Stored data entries
------------------------

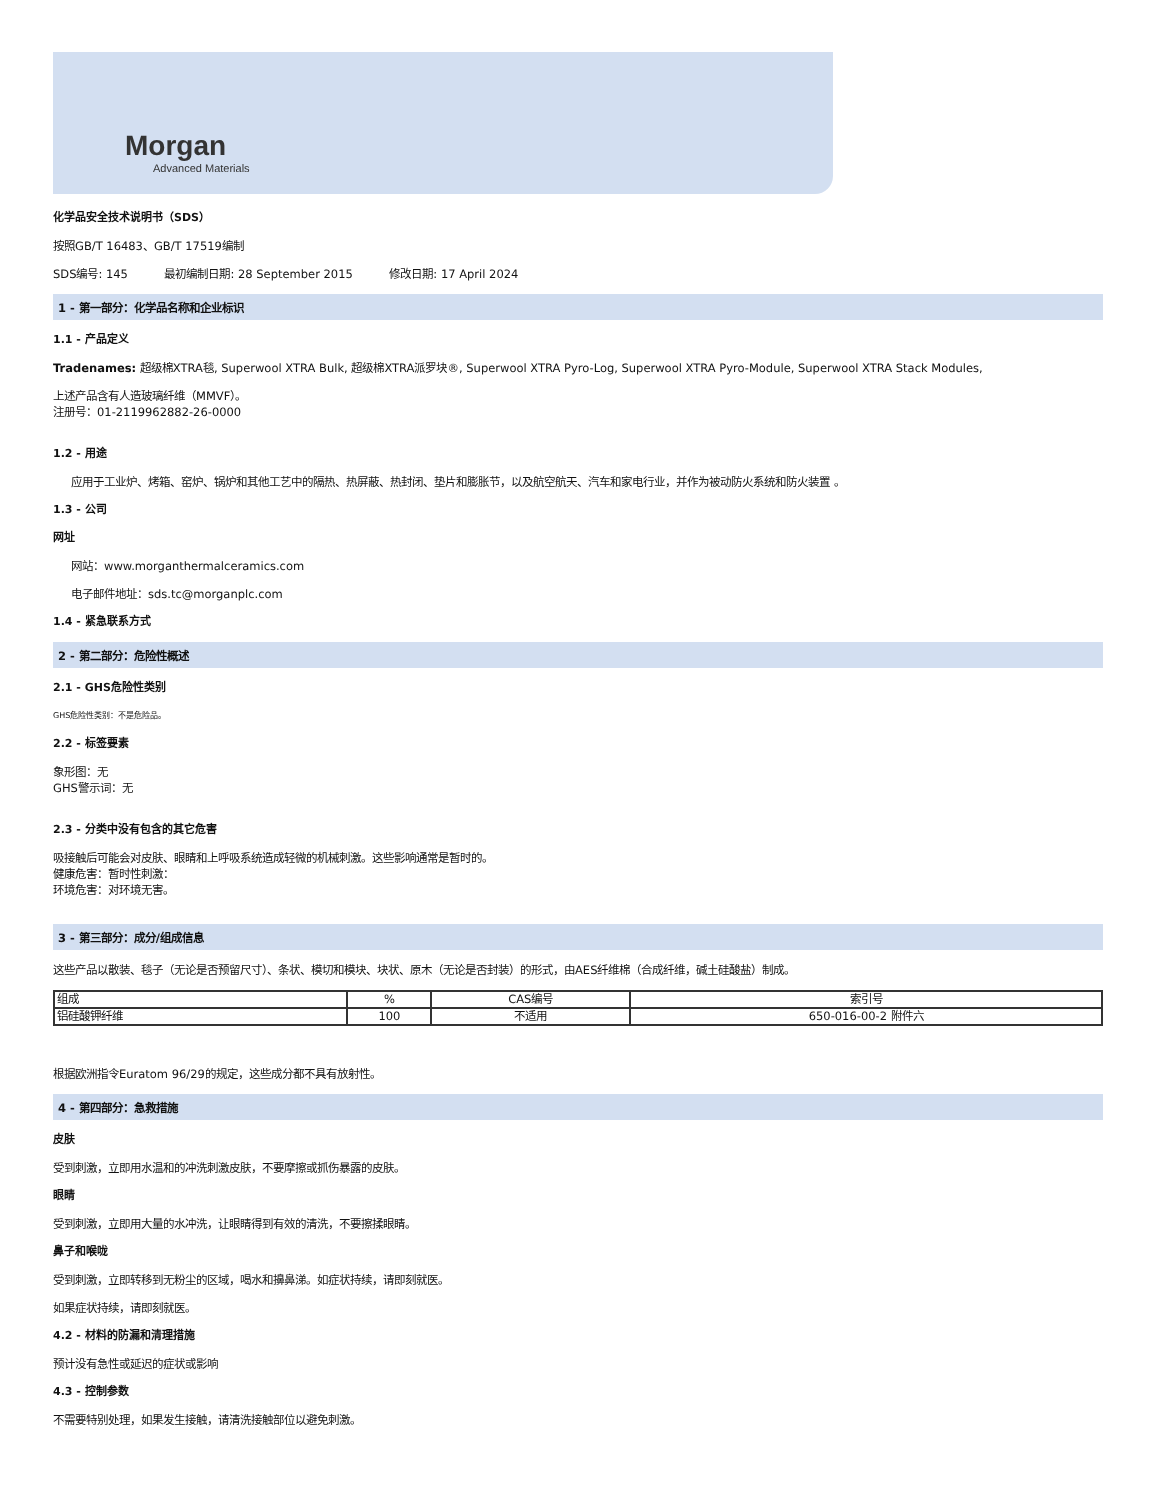Morgan
Advanced Materials
化学品安全技术说明书（SDS）
按照GB/T 16483、GB/T 17519编制
SDS编号: 145 最初编制日期: 28 September 2015 修改日期: 17 April 2024
1 - 第一部分：化学品名称和企业标识
1.1 - 产品定义
Tradenames: 超级棉XTRA毯, Superwool XTRA Bulk, 超级棉XTRA派罗块®, Superwool XTRA Pyro-Log, Superwool XTRA Pyro-Module, Superwool XTRA Stack Modules,
上述产品含有人造玻璃纤维（MMVF）。
注册号：01-2119962882-26-0000
1.2 - 用途
应用于工业炉、烤箱、窑炉、锅炉和其他工艺中的隔热、热屏蔽、热封闭、垫片和膨胀节，以及航空航天、汽车和家电行业，并作为被动防火系统和防火装置 。
1.3 - 公司
网址
网站：www.morganthermalceramics.com
电子邮件地址：sds.tc@morganplc.com
1.4 - 紧急联系方式
2 - 第二部分：危险性概述
2.1 - GHS危险性类别
GHS危险性类别：不是危险品。
2.2 - 标签要素
象形图：无
GHS警示词：无
2.3 - 分类中没有包含的其它危害
吸接触后可能会对皮肤、眼睛和上呼吸系统造成轻微的机械刺激。这些影响通常是暂时的。
健康危害：暂时性刺激：
环境危害：对环境无害。
3 - 第三部分：成分/组成信息
这些产品以散装、毯子（无论是否预留尺寸）、条状、模切和模块、块状、原木（无论是否封装）的形式，由AES纤维棉（合成纤维，碱土硅酸盐）制成。
| 组成 | % | CAS编号 | 索引号 |
| 铝硅酸钾纤维 | 100 | 不适用 | 650-016-00-2 附件六 |
根据欧洲指令Euratom 96/29的规定，这些成分都不具有放射性。
4 - 第四部分：急救措施
皮肤
受到刺激，立即用水温和的冲洗刺激皮肤，不要摩擦或抓伤暴露的皮肤。
眼睛
受到刺激，立即用大量的水冲洗，让眼睛得到有效的清洗，不要擦揉眼睛。
鼻子和喉咙
受到刺激，立即转移到无粉尘的区域，喝水和擤鼻涕。如症状持续，请即刻就医。
如果症状持续，请即刻就医。
4.2 - 材料的防漏和清理措施
预计没有急性或延迟的症状或影响
4.3 - 控制参数
不需要特别处理，如果发生接触，请清洗接触部位以避免刺激。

------------------------

*Exercise description*. Please write out only the lines from the one containing "GHS危险性类别：不是危险品。" to the end of the records above, exactly, both ends included.

*Exercise output*.
GHS危险性类别：不是危险品。
2.2 - 标签要素
象形图：无
GHS警示词：无
2.3 - 分类中没有包含的其它危害
吸接触后可能会对皮肤、眼睛和上呼吸系统造成轻微的机械刺激。这些影响通常是暂时的。
健康危害：暂时性刺激：
环境危害：对环境无害。
3 - 第三部分：成分/组成信息
这些产品以散装、毯子（无论是否预留尺寸）、条状、模切和模块、块状、原木（无论是否封装）的形式，由AES纤维棉（合成纤维，碱土硅酸盐）制成。
| 组成 | % | CAS编号 | 索引号 |
| 铝硅酸钾纤维 | 100 | 不适用 | 650-016-00-2 附件六 |
根据欧洲指令Euratom 96/29的规定，这些成分都不具有放射性。
4 - 第四部分：急救措施
皮肤
受到刺激，立即用水温和的冲洗刺激皮肤，不要摩擦或抓伤暴露的皮肤。
眼睛
受到刺激，立即用大量的水冲洗，让眼睛得到有效的清洗，不要擦揉眼睛。
鼻子和喉咙
受到刺激，立即转移到无粉尘的区域，喝水和擤鼻涕。如症状持续，请即刻就医。
如果症状持续，请即刻就医。
4.2 - 材料的防漏和清理措施
预计没有急性或延迟的症状或影响
4.3 - 控制参数
不需要特别处理，如果发生接触，请清洗接触部位以避免刺激。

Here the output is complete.